Anyway with the problem of large emoncms disk space demand I have been thinking about this idea again. Could it be used to reduce disk space use significantly without loosing vital timing on events that would happen by just reducing the post interval rate. I had a good conversation with the guys at houseahedron https://twitter.com/Housahedronwho came to visit last week about this, they had been thinking along similar lines and saw parallels with an approach used in path plotting, they took a couple of example datasets back with them to see if they can find a way to parse it.

The screenshot below shows the solar hot water pump coming on for 40 mins at the beginning of a bright sunny day. The raw data would use 720 datapoints at a 10s post interval to describe the plot. Overlayed on the raw data plot I have drawn a second line that only has datapoints where needed to keep the standard deviation between the lines roughly within an acceptable limit, in this case 10 datapoints seems to be enough to do this. If this kind of datapoint reduction rate is typical then a 60Mb mysql table with the current emoncms implementation might only take up 0.83Mb of space per year.



Zooming in a bit, rather than 270 datapoints, this could be described with 8. (at this datapoint reduction rate 60Mb would compress to ~1.8Mb)

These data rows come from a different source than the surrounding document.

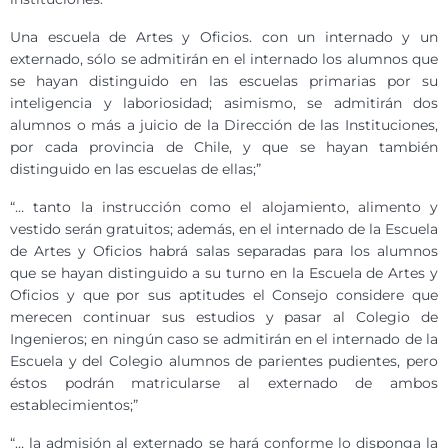
Una escuela de Artes y Oficios. con un internado y un
externado, sólo se admitirán en el internado los alumnos que
se hayan distinguido en las escuelas primarias por su
inteligencia y laboriosidad; asimismo, se admitirán dos
alumnos o más a juicio de la Dirección de las Instituciones,
por cada provincia de Chile, y que se hayan también
distinguido en las escuelas de ellas;”
“… tanto la instrucción como el alojamiento, alimento y
vestido serán gratuitos; además, en el internado de la Escuela
de Artes y Oficios habrá salas separadas para los alumnos
que se hayan distinguido a su turno en la Escuela de Artes y
Oficios y que por sus aptitudes el Consejo considere que
merecen continuar sus estudios y pasar al Colegio de
Ingenieros; en ningún caso se admitirán en el internado de la
Escuela y del Colegio alumnos de parientes pudientes, pero
éstos podrán matricularse al externado de ambos
establecimientos;”
“… la admisión al externado se hará conforme lo disponga la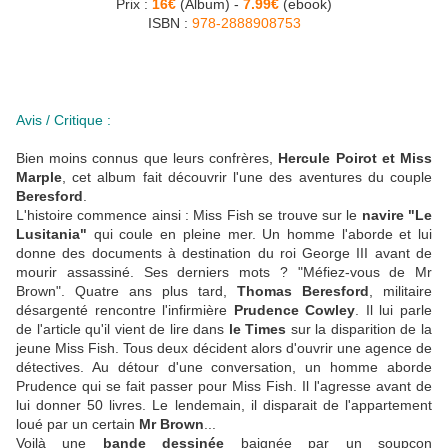
Prix :
16€
(Album) -
7.99€
(ebook)
ISBN :
978-2888908753
Avis / Critique :
Bien moins connus que leurs confrères,
Hercule Poirot et Miss
Marple
, cet album fait découvrir l'une des aventures du couple
Beresford
.
L'histoire commence ainsi : Miss Fish se trouve sur le
navire "Le
Lusitania"
qui coule en pleine mer. Un homme l'aborde et lui
donne des documents à destination du roi George III avant de
mourir assassiné. Ses derniers mots ? "Méfiez-vous de Mr
Brown". Quatre ans plus tard,
Thomas Beresford
, militaire
désargenté rencontre l'infirmière
Prudence Cowley
. Il lui parle
de l'article qu'il vient de lire dans
le Times
sur la disparition de la
jeune Miss Fish. Tous deux décident alors d'ouvrir une agence de
détectives. Au détour d'une conversation, un homme aborde
Prudence qui se fait passer pour Miss Fish. Il l'agresse avant de
lui donner 50 livres. Le lendemain, il disparait de l'appartement
loué par un certain
Mr Brown
...
Voilà une
bande dessinée
baignée par un soupçon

In addition to reducing disk space, it may be possible to use this technique to increase the resolution of our measurement as we are oversampling in regions where there are no large changes

This atmel appnote describes how to use oversampling and decimation to achieve greater measurement resolution:
http://www.atmel.com/Images/doc8003.pdf

I think there are two main development questions facing this idea:
  1. Can a good enough algorithm be developed to compress the data while retaining the detail we want.
  2. What are the implications for data query speeds?
The above said, I think timestore looks like the leading solution at the moment for data storage and fast query speeds. With timestore we can achieve an 80% reduction in disk space demand from 60Mb per 10s feed per year to 12.3 Mb, this would reduce the disk space use on emoncms.org from 47GB to 9.6GB, disk space use would increase at 20GB per year (costing £96 per 20GB stored inc backup instead of £480/year) and most of its already there in terms of implementation.

It might just be interesting to explore the datapoint reduction idea in parallel to see if further disk space reductions can be achieved but without sacrificing on query speeds which is the open question. If feeds could be compressed to 1.8Mb from 60Mb emoncms.org disk use would shrink from 47GB to 1.2GB and disk space would increase at a rate of 2.6 GB a year which would make server disk space costs pretty negligible.